In this Special Issue, Otani et al. [14] reviewed CTEPH, a condition where an organic thrombus persists in the pulmonary artery despite over three months of anticoagulation therapy, leading to right-sided heart failure and potentially fatal outcomes. CTEPH, characterized by pulmonary artery stenosis and occlusion from organized thrombi, results in progressive pulmonary vascular disease and a poor prognosis if untreated. The standard treatment, PEA, is typically offered in specialized centers and is recommended for operable cases. Recently, BPA and drug therapies, such as riociguat, have shown promising results. The review highlights the complex pathogenesis of CTEPH, involving inflammatory cytokines and coagulation abnormalities, and emphasizes the importance of early detection and intervention to improve prognosis. While PEA remains the curative standard, the increasing success of BPA and drug therapy offers hope for inoperable cases. Future advancements are anticipated to further improve outcomes in CTEPH treatment [14].

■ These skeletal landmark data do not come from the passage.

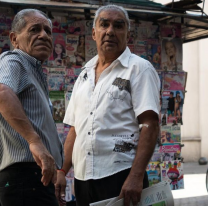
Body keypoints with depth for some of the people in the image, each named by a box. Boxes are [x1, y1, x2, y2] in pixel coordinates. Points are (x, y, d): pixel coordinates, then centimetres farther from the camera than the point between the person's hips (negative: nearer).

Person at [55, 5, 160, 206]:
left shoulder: (139, 69, -2)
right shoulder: (84, 75, 16)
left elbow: (150, 125, -12)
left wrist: (136, 176, -21)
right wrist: (62, 172, 8)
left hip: (120, 176, -5)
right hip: (82, 179, 6)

Despite advancements of pulmonary vasodilators (with various side effects [15]) over the past two decades, PAH and CTEPH remain serious conditions with significant morbidity and mortality [16]. To date, no treatments directly addressing the underlying causes of pulmonary arteriopathy have been developed. However, new therapeutic targets have emerged, with some progressing to market availability and clinical application. We earnestly hope for continued research into the etiology of PAH and CTEPH, leading to the establishment of fundamental treatments.